▸ **WORK REQUIRED**:
Produce a verbatim copy of the lines from the one holding "花粉やハウスダストをキャッチ！ 吸い込み口に付" through the last line of the listing, and nothing else.

▸ **DATA**:
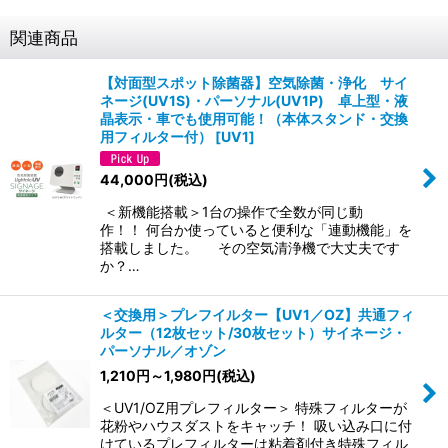
関連商品
【対面型スポット除菌器】空気除菌・浄化 サイ
ネージ(UV1S)・パーソナル(UV1P) 卓上型・液
晶表示・車でも使用可能！（本体スタンド・交換
用フィルター付）
[
UV1
]
44,000
円
(税込)
＜新機能搭載＞1台の操作で全数が同じ動
作！！ 何台か使っていると便利な「連動機能」を
搭載しました。 その空気清浄機で大丈夫です
か？…
＜交換用＞プレフイルター【UV1／OZ】共通フィ
ルター（12枚セット/30枚セット）サイネージ・
パーソナル／オゾン
1,210
円
～1,980
円
(税込)
＜UV1/OZ用プレフィルター＞ 特殊フィルターが
花粉やハウスダストをキャッチ！ 吸い込み口に付
けているプレフィルターは粘着剤付き特殊フィル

▸ **SOLUTION TO THIS EXERCISE**:
花粉やハウスダストをキャッチ！ 吸い込み口に付
けているプレフィルターは粘着剤付き特殊フィル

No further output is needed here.